M. Dupuis était impatient que le décret soit adopté. Car il doit savoir combien le gouvernement lui versera afin de poursuivre les travaux. «On a hâte de savoir. Mais on ne voulait pas attendre avant de commencer les réparations. Les entrepreneurs auraient tous été pris», note M. Dupuis.

Karine Boivin, qui habite sur le bord de l'eau à Lacolle, est quant à elle aux prises avec un casse-tête logistique. Sa maison devenue inhabitable, Mme Boivin a loué un logement en attendant de terminer ses rénovations.

«On a reçu un premier chèque de 11 000$ au début de l'été pour commencer les travaux. J'ai arraché des planchers, réparé des fissures, refait des murs... Je tenais Québec au courant de tout ce que je faisais et on me disait que c'était correct. Plus tard dans l'été, on m'a dit d'arrêter les travaux. Que le décret obligerait les riverains à "immuniser" leur maison. Tout ce que j'ai fait comme travaux n'a servi à rien», dénonce Mme Boivin.

Maintenant que le décret est adopté, différentes options s'offrent à elle: abandonner sa maison en acceptant le chèque de 150 000$ du gouvernement et en donnant son terrain pour 1$ à la municipalité. Peu alléchant pour cette propriétaire dont la maison bigénérationnelle était évaluée à 300 000$ avant les inondations.
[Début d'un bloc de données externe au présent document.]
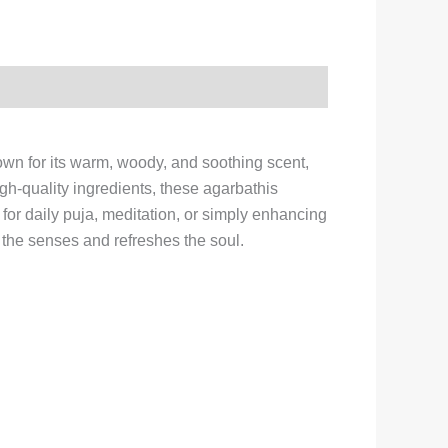
wn for its warm, woody, and soothing scent,
igh-quality ingredients, these agarbathis
for daily puja, meditation, or simply enhancing
the senses and refreshes the soul.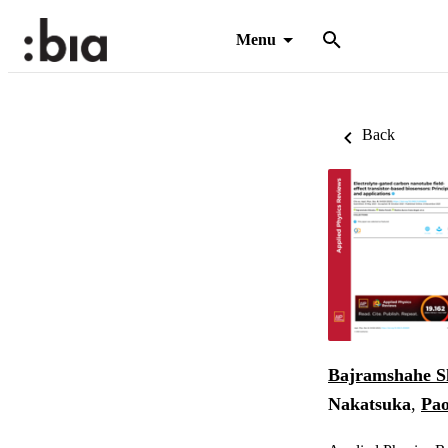
Menu
Back
Bajramshahe S
Nakatsuka
,
Pao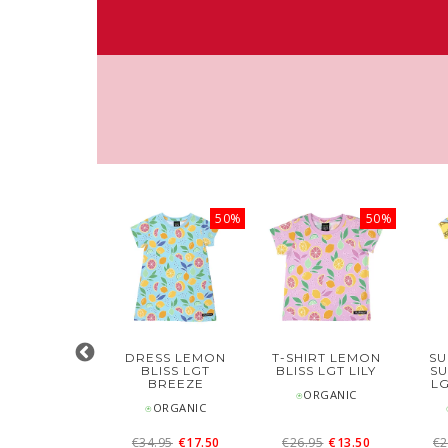
50%
50%
50%
DRESS
DRESS LEMON
T-SHIRT LEMON
SU
EWBORN
BLISS LGT
BLISS LGT LILY
S
ABY OWL
BREEZE
L
⍟ORGANIC
⍟ORGANIC
⍟ORGANIC
27.95
€14
€34.95
€17.50
€26.95
€13.50
€2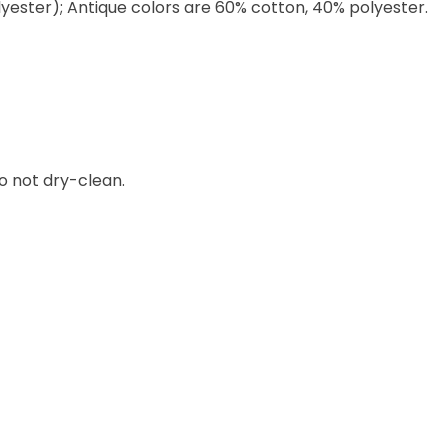
lyester); Antique colors are 60% cotton, 40% polyester.
o not dry-clean.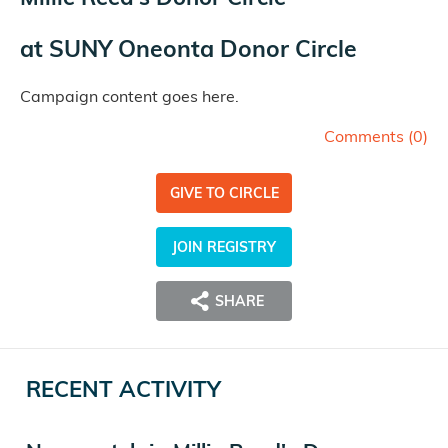
at
SUNY Oneonta Donor Circle
Campaign content goes here.
Comments (
0
)
GIVE TO CIRCLE
JOIN REGISTRY
SHARE
RECENT ACTIVITY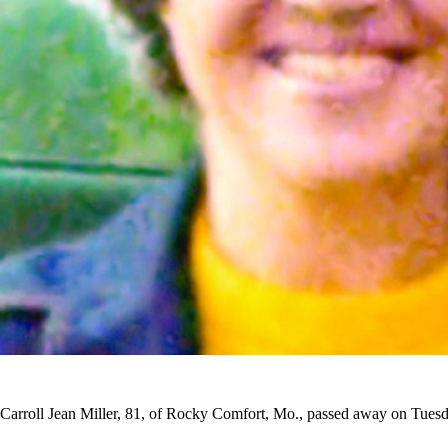
Carroll Jean Miller, 81, of Rocky Comfort, Mo., passed away on Tuesd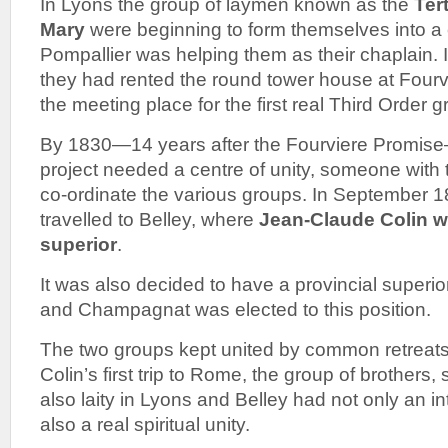
In Lyons the group of laymen known as the
Ter
Mary
were beginning to form themselves into a
Pompallier was helping them as their chaplain. 
they had rented the round tower house at Four
the meeting place for the first real Third Order 
By 1830—14 years after the Fourviere Promise—
project needed a centre of unity, someone with t
co-ordinate the various groups. In September 
travelled to Belley, where
Jean-Claude Colin wa
superior
.
It was also decided to have a provincial superio
and Champagnat was elected to this position.
The two groups kept united by common retreats 
Colin’s first trip to Rome, the group of brothers, 
also laity in Lyons and Belley had not only an in
also a real spiritual unity.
Elle peut sinon reconstruire sa maison en la protégeant contre les inondations futures. Mais elle affirme ne pas pouvoir le faire. «Pour y arriver, je dois soulever ma maison. Mais elle est déjà au maximum de la hauteur autorisée», dit-elle.

Mme Boivin pourrait sinon construire un muret anti-inondation tout autour de sa maison, mais la loi interdit ce genre de construction dans la zone où elle habite. «J'essaye d'avoir une dérogation pour pouvoir immuniser, mais jusqu'à maintenant, ça ne fonctionne pas», se désole-t-elle.

La seule possibilité qui reste est de reconstruire sa demeure sans l'immuniser, en sachant que le gouvernement ne la compensera pas si elle est de nouveau inondée dans le futur. «On ne sait plus trop quoi faire. Surtout, on est toujours incertain des réponses du gouvernement. On dirait que tout le monde se rejette la balle.»

Autre défi: le gouvernement n'offre que 20 000$ à Mme Boivin pour tout rénover. «Ce n'est pas assez, dit-elle. Si j'obtiens la permission de soulever ma maison, ça va coûter au moins 70 000$. Si j'avais eu pour seulement 20 000$ de dommages, je resterais dans ma maison! Je ne serais pas évacuée depuis cinq mois.»